DES MOINES, Iowa, Nov. 20, 2013 /PRNewswire/ -- While stuffing a turkey may seem unrelated to legacy planning, the long Thanksgiving weekend, with all your loved ones gathered, may be a good time to have an essential conversation about end of life issues. The holiday is a good time to notice how everyone acts when they're together – and realize how your decisions, and the discussion you have about those decisions, will affect them when you're gone.
"Conversations matter because they are the essence of relationship," says Nancy Schornack, a Licensed Mental Health Counselor. "One of the greatest gifts I have from my father is that first, he taught me how to live. Then, he taught me how to die. In his willingness to engage in end of life conversations, he modeled for us that death is normal – not something to fear – and that coming to the end of life is a significant part of life's journey – one to be honored and shared with courage, humor, and tears."
While families vary in their comfort levels with these conversations, here are a few suggestions to help ensure you cover the legal and emotional issues and promote a meaningful conversation:
Make sure you have your will, powers of attorney and other estate planning documents updated and that your current intentions are reflected. Your opinion – and your family make-up – can change over the years and it's important to keep these documents current.

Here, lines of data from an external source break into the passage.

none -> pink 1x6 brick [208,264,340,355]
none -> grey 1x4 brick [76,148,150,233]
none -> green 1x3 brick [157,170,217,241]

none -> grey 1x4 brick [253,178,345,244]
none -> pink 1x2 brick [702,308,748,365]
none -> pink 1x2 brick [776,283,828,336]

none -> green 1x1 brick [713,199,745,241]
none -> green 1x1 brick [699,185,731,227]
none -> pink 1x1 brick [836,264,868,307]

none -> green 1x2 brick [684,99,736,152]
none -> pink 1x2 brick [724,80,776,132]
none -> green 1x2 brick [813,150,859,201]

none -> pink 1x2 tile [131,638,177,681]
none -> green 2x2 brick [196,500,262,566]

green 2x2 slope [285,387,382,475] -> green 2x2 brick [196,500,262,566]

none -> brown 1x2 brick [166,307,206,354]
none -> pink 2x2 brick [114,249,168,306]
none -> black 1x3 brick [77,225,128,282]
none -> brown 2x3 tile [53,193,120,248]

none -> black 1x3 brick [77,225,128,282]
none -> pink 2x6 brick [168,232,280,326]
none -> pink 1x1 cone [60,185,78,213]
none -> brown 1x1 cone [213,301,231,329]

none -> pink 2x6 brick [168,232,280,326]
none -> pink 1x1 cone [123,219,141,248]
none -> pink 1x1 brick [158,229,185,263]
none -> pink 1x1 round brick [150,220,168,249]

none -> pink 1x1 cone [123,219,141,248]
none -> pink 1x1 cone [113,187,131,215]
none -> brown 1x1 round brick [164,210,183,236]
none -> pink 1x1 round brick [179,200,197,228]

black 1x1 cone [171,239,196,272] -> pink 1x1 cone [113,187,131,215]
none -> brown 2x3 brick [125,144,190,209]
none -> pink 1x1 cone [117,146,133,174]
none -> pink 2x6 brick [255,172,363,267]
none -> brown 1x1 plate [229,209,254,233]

"Let them know your plan and who is in charge," says Judy Wirth of Schaefer, Wirth and Wirth. "Let your family know where important documents are, whether with an attorney or with someone else. If you don't, then, your wishes may not be carried out."
Consider compiling all information in one document, such as this Personal Information Organizer from ARAG®, a global provider of legal solutions. This comprehensive worksheet, or others you can find online, ensures that all essential information, including account numbers, advisor contact information – even funeral preferences – can be located quickly and conveniently.
How to approach the conversation
Sometimes, it's hard to know how to start a dialogue. Here are some suggestions on what to say.
For adult children who want to approach the topic with aging parents: "It's hard to think about life without you, and I know this might be uncomfortable to talk about, but would you mind if I asked some questions about your medical, legal, financial planning so that I can be informed should anything happen?"
For parents who want to talk with adult children: "We would like to schedule a family meeting to talk with you about the plans we have made medically, legally and financially for when we die. It is important to us that you are all informed of our wishes. We think it will make things easier to handle if you know what plans we have made, where our papers are and who will be in charge of our estate."
For parents who want to talk with a teen or younger child: "I don't know if you ever wonder what would happen if dad and/or I died, but I want to give you some information so that you can be assured that you will be taken care of should anything happen to us. I would never want you to be afraid of where you would live, who would take care of you, etc., so I want you to know." (Give info, and then ask) "How do you feel about these decisions and do you have any questions?"
What to discuss:
Medical: Do you have a living will? What would your wishes be should something happen and you would be unable to live unassisted? How do you feel about nursing home care? Do you have one in mind you would like to go to? How do you feel about hospice care? How would you best want to be cared for at the end of your life? How do you feel about pain management?
Funeral plans: Would you like to be cremated? Do you have wishes for your ashes? Where would you want to be buried? Do you own a plot? What would you like your funeral to be like? Are there spiritual/religious traditions you would like honored in your death?
Financial: Where do you keep all your important papers? Would you be comfortable writing a summary of all of your bank accounts, insurance policies, investments, etc. and placing it in a safe-keeping place/person of your choice? Do you have a will? Who is the executor?
Possessions: How do you want things handled? What about other valued possessions – coin or gun collections, jewelry, dishes, scrapbooks, etc. How would you like those things handled? Have you specified that somewhere? Can we talk about it?
Keep in mind that you don't have to discuss everything at once. It can be enough to simply start the conversation – and then keep it going over time. Schornack encourages others to put the time and effort into the dialogue. "It brought much comfort over the years since his death to know that we honored him in the process. We knew what he wanted from how to manage the pain, to how to celebrate his life after his death, to what legacies were important to him, to making sure that my mother was well cared for."
While the conversation may be tough at first, it creates a stronger family connection while reinforcing for everyone what they are most grateful for. And ultimately, what more could you want from the holiday?